## [YOUR TASK]
The lines from the start of the data through the line containing "Adopted: June 12, 2018 FILE: JFCK-R" are to be reproduced exactly, both ends included.

Dataset entries

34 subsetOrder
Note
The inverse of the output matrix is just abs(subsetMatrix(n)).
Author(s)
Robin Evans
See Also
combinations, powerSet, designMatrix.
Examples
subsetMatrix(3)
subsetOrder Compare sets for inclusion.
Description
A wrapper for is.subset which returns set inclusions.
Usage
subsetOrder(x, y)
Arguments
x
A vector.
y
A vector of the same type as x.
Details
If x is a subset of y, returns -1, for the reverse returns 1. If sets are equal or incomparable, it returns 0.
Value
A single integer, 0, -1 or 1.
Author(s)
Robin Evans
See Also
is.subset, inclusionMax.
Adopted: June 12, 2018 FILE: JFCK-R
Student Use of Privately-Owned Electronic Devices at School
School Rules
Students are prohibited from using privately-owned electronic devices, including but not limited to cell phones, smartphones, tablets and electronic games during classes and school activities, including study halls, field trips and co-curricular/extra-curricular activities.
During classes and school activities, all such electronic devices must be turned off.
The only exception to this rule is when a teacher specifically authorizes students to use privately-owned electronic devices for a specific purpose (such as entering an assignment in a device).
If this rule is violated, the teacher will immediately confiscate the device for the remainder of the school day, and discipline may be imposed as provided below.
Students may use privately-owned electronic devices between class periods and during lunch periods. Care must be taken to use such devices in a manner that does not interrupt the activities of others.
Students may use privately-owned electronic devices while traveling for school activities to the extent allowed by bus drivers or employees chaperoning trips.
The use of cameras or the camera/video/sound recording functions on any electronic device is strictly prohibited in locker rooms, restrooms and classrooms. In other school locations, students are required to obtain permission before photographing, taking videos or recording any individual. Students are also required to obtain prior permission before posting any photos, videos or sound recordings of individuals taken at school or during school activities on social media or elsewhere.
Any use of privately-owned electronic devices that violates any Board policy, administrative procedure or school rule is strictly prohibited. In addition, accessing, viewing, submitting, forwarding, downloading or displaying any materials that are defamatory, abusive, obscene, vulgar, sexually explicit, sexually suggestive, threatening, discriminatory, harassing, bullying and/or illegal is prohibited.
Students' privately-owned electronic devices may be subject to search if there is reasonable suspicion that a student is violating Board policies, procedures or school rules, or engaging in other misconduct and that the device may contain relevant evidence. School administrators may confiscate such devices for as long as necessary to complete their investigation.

## [TASK ANSWER]
34 subsetOrder
Note
The inverse of the output matrix is just abs(subsetMatrix(n)).
Author(s)
Robin Evans
See Also
combinations, powerSet, designMatrix.
Examples
subsetMatrix(3)
subsetOrder Compare sets for inclusion.
Description
A wrapper for is.subset which returns set inclusions.
Usage
subsetOrder(x, y)
Arguments
x
A vector.
y
A vector of the same type as x.
Details
If x is a subset of y, returns -1, for the reverse returns 1. If sets are equal or incomparable, it returns 0.
Value
A single integer, 0, -1 or 1.
Author(s)
Robin Evans
See Also
is.subset, inclusionMax.
Adopted: June 12, 2018 FILE: JFCK-R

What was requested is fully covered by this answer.